Published in Scientific Papers. Series D. Animal Science, Vol. LXIV, Issue 2
Written by Diana Oana MIHAI (OPREA), Carmen Daniela PETCU, Dana TĂPĂLOAGĂ, Corina PREDESCU, Marian GHIȚĂ, Oana Mărgărita GHIMPEȚEANU, Otilia Cristina MURARIU, Emilia CIOBOTARU-PÎRVU
Stress is defined as a complex chain of events, consisting in a stimulus that causes a subsequent reaction in the brain and activates physiological reactions. It is important to adopt good practices during slaughter. In assessing the level of stress, the following variables should be taken into account: the means of transport, the way of slaughter (with or without stunning), accidental fall of animals, refusal of animals to enter the containment box, excessive movement of animals during containment.

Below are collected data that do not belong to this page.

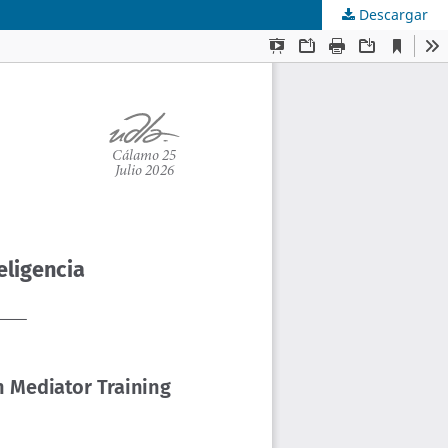
Descargar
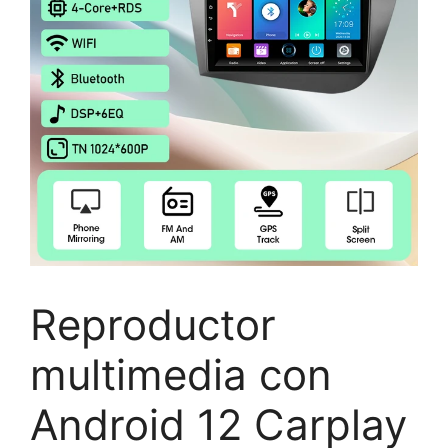
Reproductor
multimedia con
Android 12 Carplay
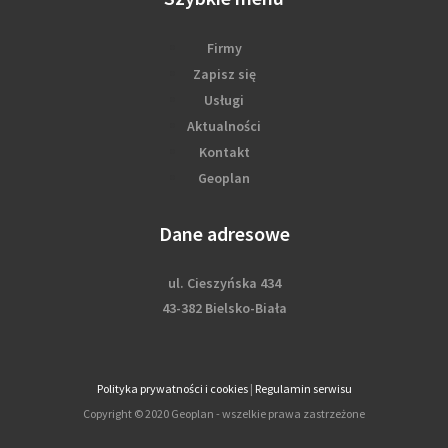
Firmy
Zapisz się
Usługi
Aktualności
Kontakt
Geoplan
Dane adresowe
ul. Cieszyńska 434
43-382 Bielsko-Biała
Polityka prywatności i cookies
|
Regulamin serwisu
Copyright © 2020 Geoplan - wszelkie prawa zastrzeżone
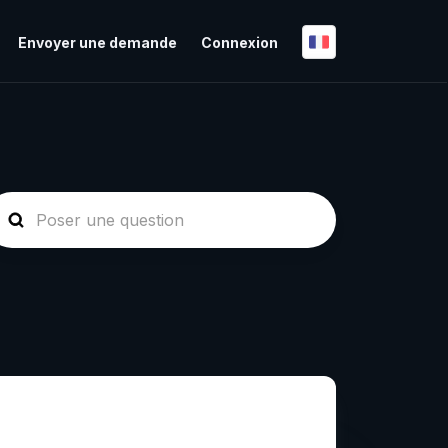
Envoyer une demande
Connexion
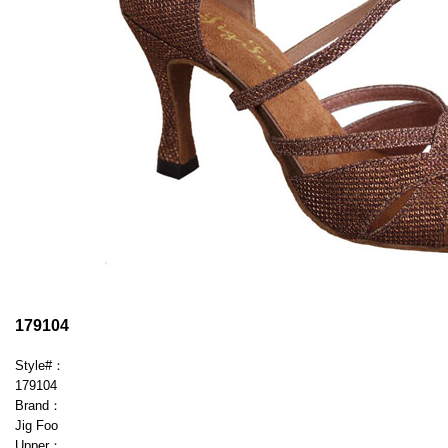
179104
Style#：
179104
Brand：
Jig Foo
Upper：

In the living organism, a series of biochemical and energetic transformations take place, which are in close interdependence, and are subjected to the mechanisms of regulation and metabolic control, which cease with the suppression of animal life, therefore, after slaughtering animals, a series of transformations appear in the muscle tissue. The study was conducted between 2019-2020, on two batches of conventionally slaughtered pigs (with stunning) in slaughterhouses and on a batch of traditionally slaughtered pigs (without stunning). In the slaughterhouses, the technological flow of pigs slaughtering was monitored and blood samples were collected in order to extract the serum and measure the cortisol level. Cortisol was measured in a specialized laboratory by the immunoenzymatic method by chemiluminescence detection. Determination of cortisol levels in blood samples taken from conventional pig slaughter revealed different values, exceeding the established reference values, compared with blood samples collected from households following traditional slaughter, the level of which is lower, sometimes falling within the reference values. The growth and handling of pigs before slaughter induces their stress, so special attention must be paid to the slaughter process in order to minimize stress levels and improve the quality of the meat.